» Work instruction: The answer must consist of the records below, repeated exactly.
##### Records for the task #####
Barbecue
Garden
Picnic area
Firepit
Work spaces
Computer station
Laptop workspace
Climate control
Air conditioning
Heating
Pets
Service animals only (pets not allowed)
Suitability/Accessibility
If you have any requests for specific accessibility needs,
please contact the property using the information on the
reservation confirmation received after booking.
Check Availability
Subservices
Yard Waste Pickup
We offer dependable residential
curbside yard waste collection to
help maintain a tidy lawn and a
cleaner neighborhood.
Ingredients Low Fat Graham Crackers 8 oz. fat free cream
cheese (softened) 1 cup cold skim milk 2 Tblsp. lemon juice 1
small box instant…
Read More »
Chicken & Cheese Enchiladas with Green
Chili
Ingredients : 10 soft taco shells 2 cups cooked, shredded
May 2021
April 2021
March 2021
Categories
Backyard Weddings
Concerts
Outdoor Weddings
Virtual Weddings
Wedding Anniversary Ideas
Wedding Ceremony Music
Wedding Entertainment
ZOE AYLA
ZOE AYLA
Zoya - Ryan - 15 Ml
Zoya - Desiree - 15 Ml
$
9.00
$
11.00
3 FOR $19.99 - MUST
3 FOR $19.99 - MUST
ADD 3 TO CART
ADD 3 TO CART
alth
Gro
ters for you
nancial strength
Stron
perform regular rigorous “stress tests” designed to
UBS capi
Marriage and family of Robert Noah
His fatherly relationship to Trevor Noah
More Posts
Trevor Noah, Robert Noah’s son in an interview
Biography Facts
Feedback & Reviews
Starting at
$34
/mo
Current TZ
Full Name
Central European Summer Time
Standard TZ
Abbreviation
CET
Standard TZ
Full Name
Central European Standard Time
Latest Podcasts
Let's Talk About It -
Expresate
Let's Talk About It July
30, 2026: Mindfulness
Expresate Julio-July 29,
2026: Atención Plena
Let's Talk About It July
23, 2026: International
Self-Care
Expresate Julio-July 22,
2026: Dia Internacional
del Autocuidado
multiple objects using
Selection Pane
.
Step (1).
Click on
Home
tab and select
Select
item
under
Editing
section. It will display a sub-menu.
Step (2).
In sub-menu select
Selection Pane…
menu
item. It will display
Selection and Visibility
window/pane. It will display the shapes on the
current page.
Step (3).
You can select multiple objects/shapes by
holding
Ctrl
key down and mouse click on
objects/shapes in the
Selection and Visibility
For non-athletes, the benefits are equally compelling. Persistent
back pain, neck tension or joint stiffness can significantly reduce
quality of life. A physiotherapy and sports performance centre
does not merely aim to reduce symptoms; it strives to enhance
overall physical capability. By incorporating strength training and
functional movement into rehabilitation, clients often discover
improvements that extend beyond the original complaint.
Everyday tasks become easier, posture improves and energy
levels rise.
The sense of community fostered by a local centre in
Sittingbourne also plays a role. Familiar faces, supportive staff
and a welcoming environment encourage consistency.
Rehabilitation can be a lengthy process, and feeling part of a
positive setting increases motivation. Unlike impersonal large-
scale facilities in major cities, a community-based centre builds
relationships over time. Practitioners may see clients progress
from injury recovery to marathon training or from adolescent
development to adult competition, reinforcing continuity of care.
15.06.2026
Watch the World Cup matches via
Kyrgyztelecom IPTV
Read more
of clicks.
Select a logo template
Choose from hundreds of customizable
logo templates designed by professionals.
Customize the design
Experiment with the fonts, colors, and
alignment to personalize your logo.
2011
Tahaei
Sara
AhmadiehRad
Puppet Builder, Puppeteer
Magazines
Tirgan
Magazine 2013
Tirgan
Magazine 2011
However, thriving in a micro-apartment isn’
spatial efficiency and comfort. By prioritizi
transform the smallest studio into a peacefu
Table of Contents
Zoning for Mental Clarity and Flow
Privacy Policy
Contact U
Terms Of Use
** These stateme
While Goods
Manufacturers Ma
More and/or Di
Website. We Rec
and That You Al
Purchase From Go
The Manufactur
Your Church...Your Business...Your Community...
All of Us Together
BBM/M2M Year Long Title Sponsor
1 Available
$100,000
#####
» Result:
Barbecue
Garden
Picnic area
Firepit
Work spaces
Computer station
Laptop workspace
Climate control
Air conditioning
Heating
Pets
Service animals only (pets not allowed)
Suitability/Accessibility
If you have any requests for specific accessibility needs,
please contact the property using the information on the
reservation confirmation received after booking.
Check Availability
Subservices
Yard Waste Pickup
We offer dependable residential
curbside yard waste collection to
help maintain a tidy lawn and a
cleaner neighborhood.
Ingredients Low Fat Graham Crackers 8 oz. fat free cream
cheese (softened) 1 cup cold skim milk 2 Tblsp. lemon juice 1
small box instant…
Read More »
Chicken & Cheese Enchiladas with Green
Chili
Ingredients : 10 soft taco shells 2 cups cooked, shredded
May 2021
April 2021
March 2021
Categories
Backyard Weddings
Concerts
Outdoor Weddings
Virtual Weddings
Wedding Anniversary Ideas
Wedding Ceremony Music
Wedding Entertainment
ZOE AYLA
ZOE AYLA
Zoya - Ryan - 15 Ml
Zoya - Desiree - 15 Ml
$
9.00
$
11.00
3 FOR $19.99 - MUST
3 FOR $19.99 - MUST
ADD 3 TO CART
ADD 3 TO CART
alth
Gro
ters for you
nancial strength
Stron
perform regular rigorous “stress tests” designed to
UBS capi
Marriage and family of Robert Noah
His fatherly relationship to Trevor Noah
More Posts
Trevor Noah, Robert Noah’s son in an interview
Biography Facts
Feedback & Reviews
Starting at
$34
/mo
Current TZ
Full Name
Central European Summer Time
Standard TZ
Abbreviation
CET
Standard TZ
Full Name
Central European Standard Time
Latest Podcasts
Let's Talk About It -
Expresate
Let's Talk About It July
30, 2026: Mindfulness
Expresate Julio-July 29,
2026: Atención Plena
Let's Talk About It July
23, 2026: International
Self-Care
Expresate Julio-July 22,
2026: Dia Internacional
del Autocuidado
multiple objects using
Selection Pane
.
Step (1).
Click on
Home
tab and select
Select
item
under
Editing
section. It will display a sub-menu.
Step (2).
In sub-menu select
Selection Pane…
menu
item. It will display
Selection and Visibility
window/pane. It will display the shapes on the
current page.
Step (3).
You can select multiple objects/shapes by
holding
Ctrl
key down and mouse click on
objects/shapes in the
Selection and Visibility
For non-athletes, the benefits are equally compelling. Persistent
back pain, neck tension or joint stiffness can significantly reduce
quality of life. A physiotherapy and sports performance centre
does not merely aim to reduce symptoms; it strives to enhance
overall physical capability. By incorporating strength training and
functional movement into rehabilitation, clients often discover
improvements that extend beyond the original complaint.
Everyday tasks become easier, posture improves and energy
levels rise.
The sense of community fostered by a local centre in
Sittingbourne also plays a role. Familiar faces, supportive staff
and a welcoming environment encourage consistency.
Rehabilitation can be a lengthy process, and feeling part of a
positive setting increases motivation. Unlike impersonal large-
scale facilities in major cities, a community-based centre builds
relationships over time. Practitioners may see clients progress
from injury recovery to marathon training or from adolescent
development to adult competition, reinforcing continuity of care.
15.06.2026
Watch the World Cup matches via
Kyrgyztelecom IPTV
Read more
of clicks.
Select a logo template
Choose from hundreds of customizable
logo templates designed by professionals.
Customize the design
Experiment with the fonts, colors, and
alignment to personalize your logo.
2011
Tahaei
Sara
AhmadiehRad
Puppet Builder, Puppeteer
Magazines
Tirgan
Magazine 2013
Tirgan
Magazine 2011
However, thriving in a micro-apartment isn’
spatial efficiency and comfort. By prioritizi
transform the smallest studio into a peacefu
Table of Contents
Zoning for Mental Clarity and Flow
Privacy Policy
Contact U
Terms Of Use
** These stateme
While Goods
Manufacturers Ma
More and/or Di
Website. We Rec
and That You Al
Purchase From Go
The Manufactur
Your Church...Your Business...Your Community...
All of Us Together
BBM/M2M Year Long Title Sponsor
1 Available
$100,000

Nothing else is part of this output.